*TEXTO EM ANÁLISE*
....

O apaziguamento não funciona com autocratas

Se o combate à pandemia e o esforço financeiro do plano de recuperação permitem acreditar que este é o “momento de a União liderar” o mundo em áreas como a descarbonização, na generalização do salário mínimo ou no avanço da transição digital, esta promessa só fará sentido pleno se garantir que as violações da democracia ou do Estado de direito deixarão de ser toleráveis na Europa.

O estimulante discurso da presidente da Comissão Europeia, Ursula van der Leyen, desta quarta-feira no Parlamento Europeu tem muitas promessas de luz que o populismo nacionalista de Estados como a Hungria não hesitará em extinguir. Se o combate à pandemia e o esforço financeiro do plano de recuperação permitem acreditar que este é o “momento de a União liderar” o mundo em áreas como a descarbonização, na generalização do salário mínimo ou no avanço da transição digital, esta promessa só fará sentido pleno se garantir que as violações da democracia ou do Estado de direito deixarão de ser toleráveis na Europa. A aprovação do plano de recuperação será provavelmente o combate decisivo que a União travará com os vírus internos que corroem os seus valores.

Viktor Orbán já disse que vetará a ratificação do plano de recuperação (que exige unanimidade) se incluir cláusulas que impõem o cumprimento de regras básicas dos tratados como a independência da justiça, a liberdade de expressão ou o respeito pelas minorias. Orbán baseia a sua ameaça na necessidade de se separarem assuntos de feição económica com programas de natureza política. Mas, bem o sabemos pelo passado, esta separação artificial de um programa europeu entre o dinheiro e os valores não passa de um ardil. A Hungria quer beneficiar da solidariedade da União, ao mesmo tempo que despreza e viola a sua identidade democrática. Está na hora (e já é muito tarde) de exigir o cumprimento do artigo 7.º do Tratado de Lisboa e impor ao populista de Budapeste uma escolha: se quer os privilégios europeus, tem de cumprir os valores europeus.

....

Registos do conjunto de dados

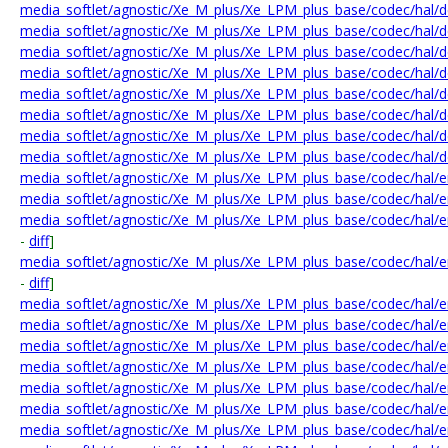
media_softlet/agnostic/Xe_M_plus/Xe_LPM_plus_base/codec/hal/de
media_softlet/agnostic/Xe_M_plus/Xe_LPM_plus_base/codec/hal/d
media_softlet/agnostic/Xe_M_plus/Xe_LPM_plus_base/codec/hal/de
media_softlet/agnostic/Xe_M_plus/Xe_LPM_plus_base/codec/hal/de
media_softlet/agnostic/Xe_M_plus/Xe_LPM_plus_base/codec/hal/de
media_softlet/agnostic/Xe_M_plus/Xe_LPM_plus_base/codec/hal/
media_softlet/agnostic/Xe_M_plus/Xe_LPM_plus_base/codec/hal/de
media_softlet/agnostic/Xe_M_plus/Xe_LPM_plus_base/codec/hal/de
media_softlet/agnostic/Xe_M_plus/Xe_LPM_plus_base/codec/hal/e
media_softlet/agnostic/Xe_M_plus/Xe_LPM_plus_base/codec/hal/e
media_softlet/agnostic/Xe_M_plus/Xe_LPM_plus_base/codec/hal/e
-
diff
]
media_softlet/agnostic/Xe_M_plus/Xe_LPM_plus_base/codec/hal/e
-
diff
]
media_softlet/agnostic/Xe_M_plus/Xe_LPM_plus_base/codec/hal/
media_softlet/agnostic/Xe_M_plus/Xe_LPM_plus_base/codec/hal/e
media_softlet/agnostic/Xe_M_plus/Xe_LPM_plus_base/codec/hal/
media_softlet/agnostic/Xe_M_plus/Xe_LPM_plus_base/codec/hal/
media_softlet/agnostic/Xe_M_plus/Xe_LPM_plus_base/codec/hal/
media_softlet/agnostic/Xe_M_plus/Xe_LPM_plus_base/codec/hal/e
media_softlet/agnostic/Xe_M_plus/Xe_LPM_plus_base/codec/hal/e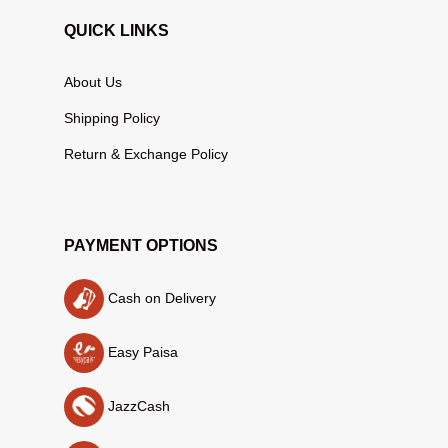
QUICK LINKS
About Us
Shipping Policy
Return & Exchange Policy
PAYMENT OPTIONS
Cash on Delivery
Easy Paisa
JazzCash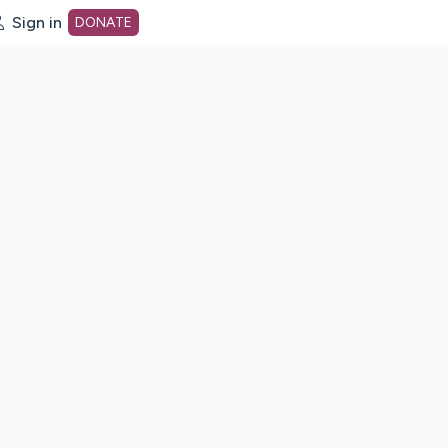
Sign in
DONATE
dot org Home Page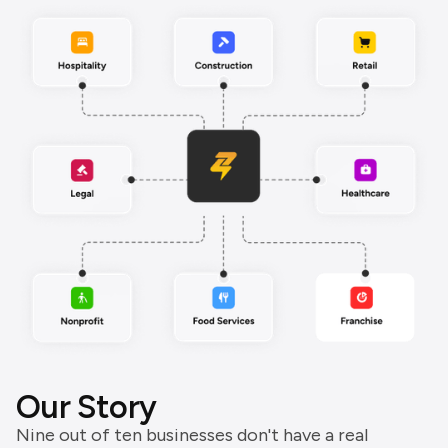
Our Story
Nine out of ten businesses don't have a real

....

*DETALHES DA TAREFA*
No texto em análise sobre a Hungria e o plano de recuperação, em que se apoia Viktor Orbán para ameaçar vetar a ratificação do plano? Responda em uma a três frases. As linhas são material à parte, sem ligação ao texto em análise.

*RESPOSTA AO EXERCÍCIO*
Orbán apoia a ameaça na necessidade de separar os assuntos de feição económica dos programas de natureza política. Por isso rejeita cláusulas que imponham o cumprimento de regras básicas dos tratados, como a independência da justiça, a liberdade de expressão ou o respeito pelas minorias.